There’s Joseph with Winston and Franklin at the Yalta Conference following World War II, deciding the fate of devastated Europe. (Must admit I rather prefer the meeting’s somewhat pretentious code name, the Argonaut Conference).

And do you know how he travelled to Yalta? In this armoured baby:

In the museum garden, you can walk through his personal railway carriage and have a look.

Interestingly, Georgian authorities tried to reinvent the Stalin Museum into a Stalinism Museum.

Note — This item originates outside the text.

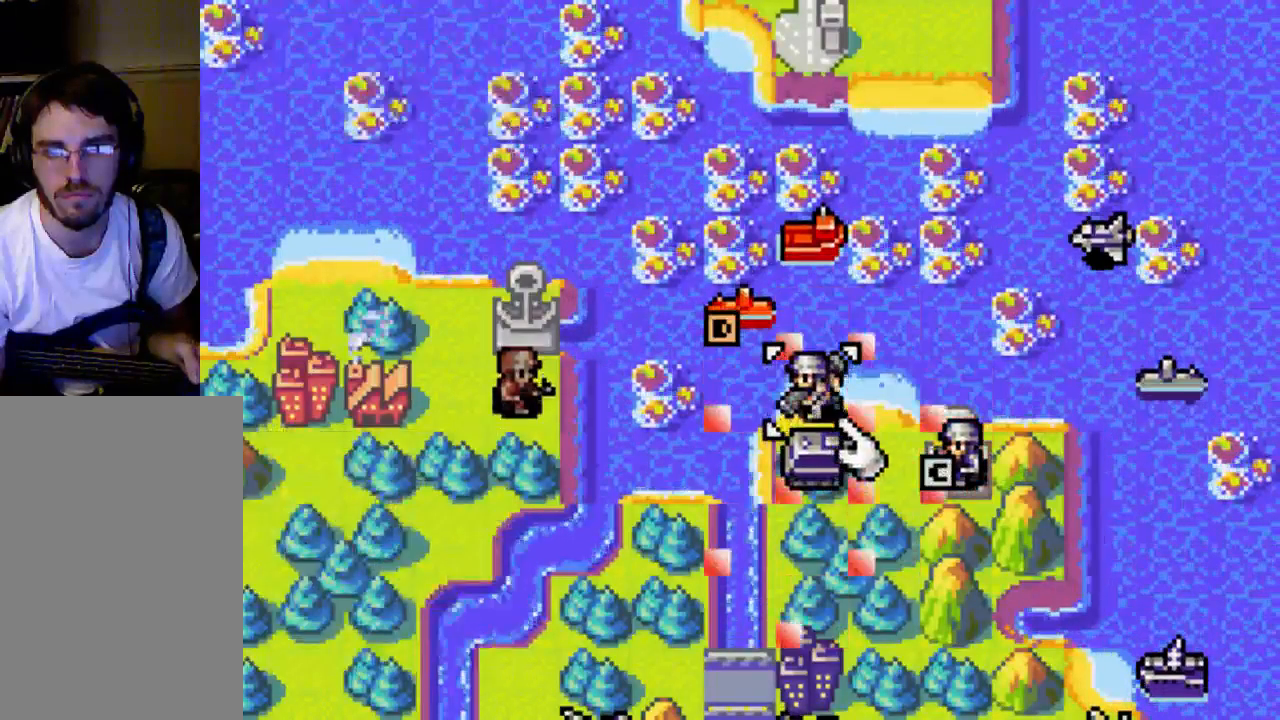
{"buttons": ["A"], "left_stick": "center", "right_stick": "center", "events": [[167, "A", "up"], [333, "A", "down"]]}
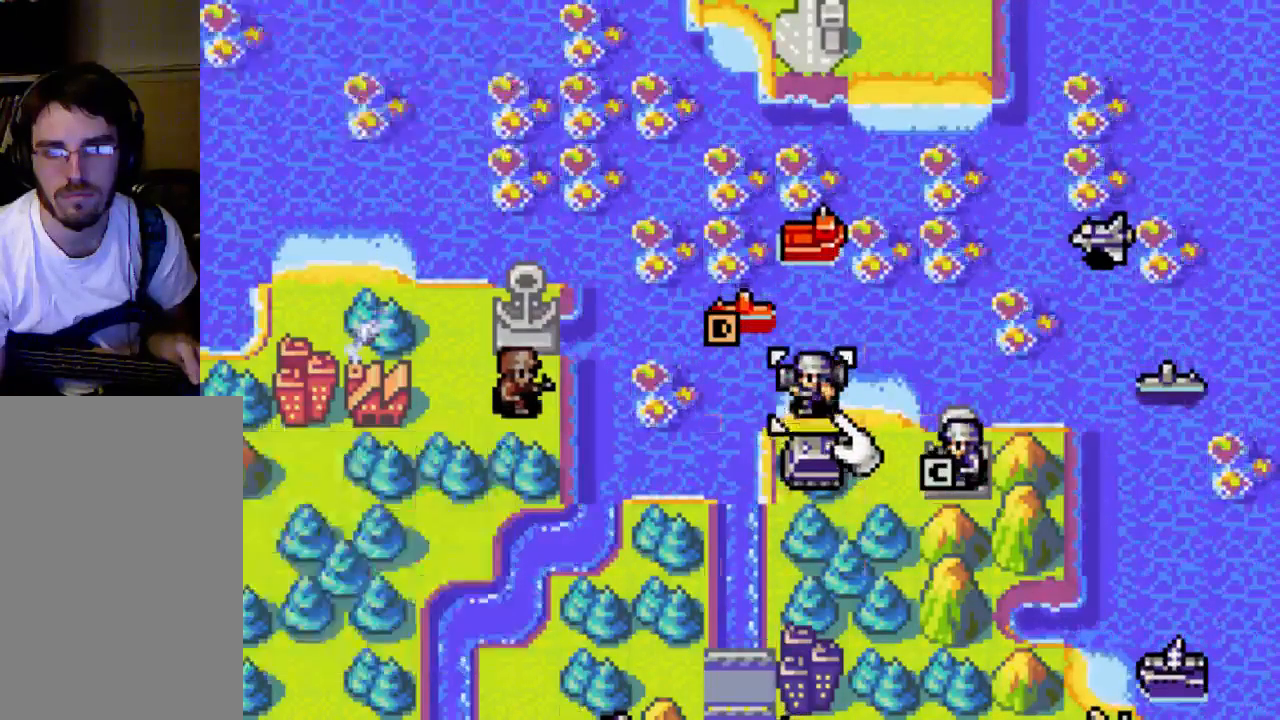
{"buttons": ["DPAD_UP"], "left_stick": "center", "right_stick": "center", "events": [[200, "A", "up"], [333, "A", "down"], [500, "A", "up"], [500, "DPAD_UP", "down"]]}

For a while, a sign outside proclaimed that this museum was a falsification of history, and plans were underfoot to rename this shrine to a despot the Museum of Russian aggression. No go, said the locals, and the municipal assembly of Gori voted to keep it as was.

A fellow traveller we meet up with in Georgia, comments that a similar homage to Hitler in Braunau am Inn would be unthinkable. It’s a fair comparison, I think. In front of Adolf’s birthplace is a memorial stone honouring the victims of Nazi aggression.

While you’re in Gori

Gori is relatively easy to cover on foot. Have a look at the medieval Gori Fortress while you’re there, not least for the views. The 13th century stronghold up on the hill is visible from most places in town.

Then hop in a taxi to the ancient rock town Uplistsikhe with its caves, temples and small churches. Once a political and religious pre-Christian centre, today Uplistsikhe is abandoned. A walk through this unusual landscape is well worth the detour.

View from the rock-hewn town

Gori practicals

  • Gori is an easy daytrip from Tbilisi. You can take a tour or go it alone. If you choose the latter option, head for Didube bus station in Tbilisi and find a marshrutka or a shared taxi going your way. You can’t miss hearing ‘Gori, Gori’ called out… in fact, you may even want to help with the sales pitch to get a move on. Ingunn and I got a few stares. And a few laughs. But our car did fill up quickly. I like to think the call to action in our dulcet voices had something to do with that.
  • The Stalin Museum is on – you guessed it – Stalin Avenue, in the centre of Gori. Be aware almost all information in the museum is in Russian and Georgian only, so it pays to get a guide. A German or English speaking one is available. Sometimes.
  • Uplistsikhe is about 15 km outside Gori. If you’ve come on your own, a taxi is your best bet. Ask the driver to wait for you and remember to negotiate a price before you go.